Scene on the Sound: Research vessel Kilo Moana

Wednesday, August 8, 2018

Research vessel Kilo Moana
Photo by Jan Hansen


Information from NOAA

The research vessel, Kilo Moana, is a 186’ Small Waterplane Area Twin Hull (SWATH) vessel owned by the U.S. Navy and operated by the University of Hawaii Marine Center. Because of the unique SWATH design, the Kilo Moana is a very stable and comfortable platform from which to conduct oceanographic research.

Kilo Moana is short for “oceanographer,” but literally means "one who is looking for understanding of the deep sea" in Hawaiian. The vessel can accommodate up to 20 crew members and 28 scientists. With a full complement of scientists and crew, the Kilo Moana can remain out at sea for 50 days and travel at a maximum speed of 15 knots.

The Kilo Moana possesses an innovative and unique hull design called “SWATH,” which stands for Small Waterplane Area Twin Hull. Built like a pontoon boat/catamaran hybrid, the ship is broader than other ships, offering a smoother ride, a large working deck area, and stable operations even in rough seas.

The vessel is equipped to perform a variety of general oceanography and multidisciplinary studies.

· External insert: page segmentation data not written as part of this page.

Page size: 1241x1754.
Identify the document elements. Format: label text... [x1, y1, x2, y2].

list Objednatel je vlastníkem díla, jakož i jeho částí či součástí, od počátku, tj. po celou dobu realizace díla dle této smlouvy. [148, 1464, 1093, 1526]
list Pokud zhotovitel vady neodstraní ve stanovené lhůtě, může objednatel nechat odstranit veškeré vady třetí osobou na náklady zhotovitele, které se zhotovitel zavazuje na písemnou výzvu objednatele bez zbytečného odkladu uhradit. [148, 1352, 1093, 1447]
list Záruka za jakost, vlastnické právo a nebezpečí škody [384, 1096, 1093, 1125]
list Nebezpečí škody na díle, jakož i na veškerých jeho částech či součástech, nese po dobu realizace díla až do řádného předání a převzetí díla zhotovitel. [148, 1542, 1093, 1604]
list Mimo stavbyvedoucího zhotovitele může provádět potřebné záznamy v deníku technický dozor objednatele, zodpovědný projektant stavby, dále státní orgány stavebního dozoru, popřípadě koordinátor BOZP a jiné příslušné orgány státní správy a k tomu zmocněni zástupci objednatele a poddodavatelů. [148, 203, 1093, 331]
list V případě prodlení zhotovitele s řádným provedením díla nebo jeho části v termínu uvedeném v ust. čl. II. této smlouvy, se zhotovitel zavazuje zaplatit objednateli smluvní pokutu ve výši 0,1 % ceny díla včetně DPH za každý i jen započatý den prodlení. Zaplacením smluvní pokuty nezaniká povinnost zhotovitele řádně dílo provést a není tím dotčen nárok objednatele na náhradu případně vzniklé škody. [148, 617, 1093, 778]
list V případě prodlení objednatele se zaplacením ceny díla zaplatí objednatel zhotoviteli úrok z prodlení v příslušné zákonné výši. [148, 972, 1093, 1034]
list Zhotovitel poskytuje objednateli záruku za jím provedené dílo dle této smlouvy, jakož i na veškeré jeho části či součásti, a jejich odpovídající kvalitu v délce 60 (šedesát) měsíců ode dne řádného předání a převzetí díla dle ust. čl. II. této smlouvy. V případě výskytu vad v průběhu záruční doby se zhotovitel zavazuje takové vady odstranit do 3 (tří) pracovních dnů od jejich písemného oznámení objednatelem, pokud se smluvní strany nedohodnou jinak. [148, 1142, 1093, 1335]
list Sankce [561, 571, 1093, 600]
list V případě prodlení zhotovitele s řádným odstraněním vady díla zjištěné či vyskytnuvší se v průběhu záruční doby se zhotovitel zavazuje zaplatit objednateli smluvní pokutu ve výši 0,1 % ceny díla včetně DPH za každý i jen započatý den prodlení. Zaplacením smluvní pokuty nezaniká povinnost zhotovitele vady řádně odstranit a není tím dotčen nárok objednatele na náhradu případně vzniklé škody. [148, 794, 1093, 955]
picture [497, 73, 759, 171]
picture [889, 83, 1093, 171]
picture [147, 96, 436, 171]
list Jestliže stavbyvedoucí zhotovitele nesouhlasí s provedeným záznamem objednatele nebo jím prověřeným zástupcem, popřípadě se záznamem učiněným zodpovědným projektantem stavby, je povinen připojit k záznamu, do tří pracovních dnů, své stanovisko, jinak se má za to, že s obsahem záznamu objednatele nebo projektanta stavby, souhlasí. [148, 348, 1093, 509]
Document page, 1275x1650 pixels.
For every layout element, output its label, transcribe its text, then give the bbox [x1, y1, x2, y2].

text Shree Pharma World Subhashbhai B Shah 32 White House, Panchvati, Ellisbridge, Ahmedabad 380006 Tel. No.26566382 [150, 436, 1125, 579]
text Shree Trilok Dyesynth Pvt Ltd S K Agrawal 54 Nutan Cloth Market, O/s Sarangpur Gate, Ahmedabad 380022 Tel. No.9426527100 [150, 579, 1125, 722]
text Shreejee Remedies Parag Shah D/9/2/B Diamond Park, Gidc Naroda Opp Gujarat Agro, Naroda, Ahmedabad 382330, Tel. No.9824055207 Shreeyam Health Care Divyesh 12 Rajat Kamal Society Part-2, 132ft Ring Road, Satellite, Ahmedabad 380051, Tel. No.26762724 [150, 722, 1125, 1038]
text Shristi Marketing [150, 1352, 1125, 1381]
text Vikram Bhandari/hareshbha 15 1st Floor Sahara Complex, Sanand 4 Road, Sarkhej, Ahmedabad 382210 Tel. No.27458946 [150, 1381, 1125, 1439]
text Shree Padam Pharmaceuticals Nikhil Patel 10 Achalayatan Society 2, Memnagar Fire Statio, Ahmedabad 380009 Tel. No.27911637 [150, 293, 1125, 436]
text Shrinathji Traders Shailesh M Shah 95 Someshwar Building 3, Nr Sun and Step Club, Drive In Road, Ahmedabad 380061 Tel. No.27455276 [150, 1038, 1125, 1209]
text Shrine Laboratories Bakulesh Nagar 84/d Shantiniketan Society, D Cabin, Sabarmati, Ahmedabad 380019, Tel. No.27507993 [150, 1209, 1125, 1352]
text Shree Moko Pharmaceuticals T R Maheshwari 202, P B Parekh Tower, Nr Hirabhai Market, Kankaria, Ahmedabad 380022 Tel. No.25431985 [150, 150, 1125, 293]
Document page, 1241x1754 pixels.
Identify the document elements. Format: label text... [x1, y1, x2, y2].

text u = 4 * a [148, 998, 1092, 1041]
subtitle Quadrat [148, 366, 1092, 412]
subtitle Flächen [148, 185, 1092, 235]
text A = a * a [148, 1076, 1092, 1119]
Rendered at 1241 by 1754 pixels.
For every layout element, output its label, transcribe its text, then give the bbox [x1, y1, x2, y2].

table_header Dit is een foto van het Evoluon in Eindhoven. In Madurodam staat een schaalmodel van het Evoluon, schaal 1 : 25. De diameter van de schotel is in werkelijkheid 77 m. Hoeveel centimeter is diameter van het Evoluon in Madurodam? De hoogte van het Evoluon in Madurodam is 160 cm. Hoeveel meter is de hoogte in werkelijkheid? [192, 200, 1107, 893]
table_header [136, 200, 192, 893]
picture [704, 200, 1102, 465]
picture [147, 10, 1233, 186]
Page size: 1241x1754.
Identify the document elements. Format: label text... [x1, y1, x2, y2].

There are eight laboratory spaces on board the ship, including hydrographic, chemical, and wet labs, as well general laboratory and computer spaces.

Scientific equipment available for use on the Kilo Moano include a gravity meter, magnetometer, a piston core, and a rock saw to conduct marine geology and geophysical experiments. Instruments such as fluorometers and a Conductivity-Temperature-Depth system can be used by scientists to analyze seawater.

The R/V Kilo Moana also has many advanced technological capabilities for studying the ocean floor. These technologies include multibeam sonar seafloor mapping systems that have been integrated into the ship design. Arrays of sonar transmitters and receivers are located along the bottom of the port hull. These systems are designed to gather data in shallow and deep water areas, allowing a complete range of mapping coverage from nearshore to the deepest depths of the world’s ocean.

The ship’s deepwater multibeam echo sounder is capable of hydrographic charting and seafloor acoustic backscatter imaging in water depths up to 11,000 meters, meaning the ship can map the deepest trenches on Earth. Another type of echo sounder on the Kilo Moana operates on the same theory as the the deepwater echo sounder, but with a higher frequency to allow better resolution in waters up to 1,000 meters.

The aft portion of the Kilo Moana main deck is configured to carry, launch, and recover equipment for a variety of oceanographic operations at sea, including coring, water sampling, equipment launch and recovery, and array and trawl towing. Two cranes and a winch are available for the launch of such equipment.